New Hampshire and South Carolina were among the first four states to host presidential contests, giving them huge clout as candidates jockey for positions.
In contrast to the mass rallies in front of thousands of worshipers that Trump often organizes, Saturday’s events were relatively quiet. In Columbia, Trump spoke to about 200 attendees, with Governor Henry McMaster and US Senator Lindsey Graham of South Carolina walking alongside him.
Once an undisputed focus of the Republican Party, a growing number of elected officials have expressed concern about Trump’s ability to defeat Democratic President Joe Biden, should he decide to run for re-election as many would expect. .
Many Republicans are considering whether to launch their own White House campaigns, including Florida Governor Ron DeSantis, who many see as the biggest threat for Trump.
Some of the top Republicans in both states Trump visited on Saturday – including New Hampshire Governor Chris Sununu and former South Carolina Governor Nikki Haley – are weighing presidential campaigns. Many senior Republicans in New Hampshire, where Trump’s 2016 victory confirmed his status as the top candidate, say they are looking for an alternative.
There were a number of conspicuous absences in South Carolina, including the state’s party chair, several US Republican representatives from the state, and South Carolina US Senator Tim Scott, who is believed to be the candidate. potential Republican president.
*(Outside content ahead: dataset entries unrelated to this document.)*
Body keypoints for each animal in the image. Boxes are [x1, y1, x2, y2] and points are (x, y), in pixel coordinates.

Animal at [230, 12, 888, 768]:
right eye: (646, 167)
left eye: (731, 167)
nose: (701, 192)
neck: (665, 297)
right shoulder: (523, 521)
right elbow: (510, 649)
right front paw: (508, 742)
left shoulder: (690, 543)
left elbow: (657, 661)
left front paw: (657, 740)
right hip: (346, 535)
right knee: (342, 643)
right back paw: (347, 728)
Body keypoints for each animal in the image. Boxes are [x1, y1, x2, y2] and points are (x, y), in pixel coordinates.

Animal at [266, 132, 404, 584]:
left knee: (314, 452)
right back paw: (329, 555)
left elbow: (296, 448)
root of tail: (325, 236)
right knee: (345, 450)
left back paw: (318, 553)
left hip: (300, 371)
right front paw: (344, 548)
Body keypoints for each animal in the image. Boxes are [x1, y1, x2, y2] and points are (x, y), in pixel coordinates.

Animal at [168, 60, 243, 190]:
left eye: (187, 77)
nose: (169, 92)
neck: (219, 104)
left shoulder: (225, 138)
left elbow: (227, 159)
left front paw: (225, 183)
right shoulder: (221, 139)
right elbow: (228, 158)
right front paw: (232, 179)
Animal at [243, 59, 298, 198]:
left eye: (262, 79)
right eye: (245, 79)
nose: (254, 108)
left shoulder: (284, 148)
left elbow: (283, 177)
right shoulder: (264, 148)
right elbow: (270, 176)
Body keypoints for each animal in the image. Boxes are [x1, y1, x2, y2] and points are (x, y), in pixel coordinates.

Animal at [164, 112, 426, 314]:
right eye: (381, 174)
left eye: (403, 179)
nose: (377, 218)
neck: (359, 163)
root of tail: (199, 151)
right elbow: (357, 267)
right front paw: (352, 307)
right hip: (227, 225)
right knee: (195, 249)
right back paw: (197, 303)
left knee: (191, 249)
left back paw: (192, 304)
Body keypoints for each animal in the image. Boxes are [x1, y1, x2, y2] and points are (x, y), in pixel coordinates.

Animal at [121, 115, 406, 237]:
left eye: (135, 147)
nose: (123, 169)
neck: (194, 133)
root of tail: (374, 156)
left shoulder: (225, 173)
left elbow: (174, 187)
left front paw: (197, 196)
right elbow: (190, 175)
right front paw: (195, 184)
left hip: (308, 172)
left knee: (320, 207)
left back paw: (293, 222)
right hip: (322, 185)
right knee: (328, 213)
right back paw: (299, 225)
Scott and others have cited scheduling conflicts.
Several Republican state legislators decided not to attend after failing to receive assurances from Trump’s team that doing so would not be considered an endorsement, according to a person familiar with the plan. .
Rob Godfrey, a political strategist at Columbia, said many Republicans are holding off on supporting Trump because there are many potential candidates who could run for the party’s nomination.
“I think there’s a fair amount of people who are keeping their cool because this year the Republicans have such a deep vote,” he said.
At both stops on Saturday, Trump repeated some of the themes that roiled his first campaign, including railings against illegal immigration and China.
But he also emphasized social issues like transgender rights and school curricula about race, perhaps in response to DeSantis, whose relentless focus on the culture wars helped build his country profile.
To be sure, Trump retains a sizable support base, especially among the grassroots. Although he lost in several polls head-to-head with DeSantis, he won by a significant margin when poll respondents were given more options.
Trump didn’t spend much time reiterating his familiar grievances over the 2020 election, though he did allude to his false claim that the election was stolen from him.
Since the start of his campaign in November, Trump has maintained a relatively low profile. He phoned many conservative Republicans in the US House of Representatives in early January to convince them to vote for Kevin McCarthy, an ally, for the new Speaker.
Most rejected his pleas, although McCarthy was elected to the position after a fierce battle.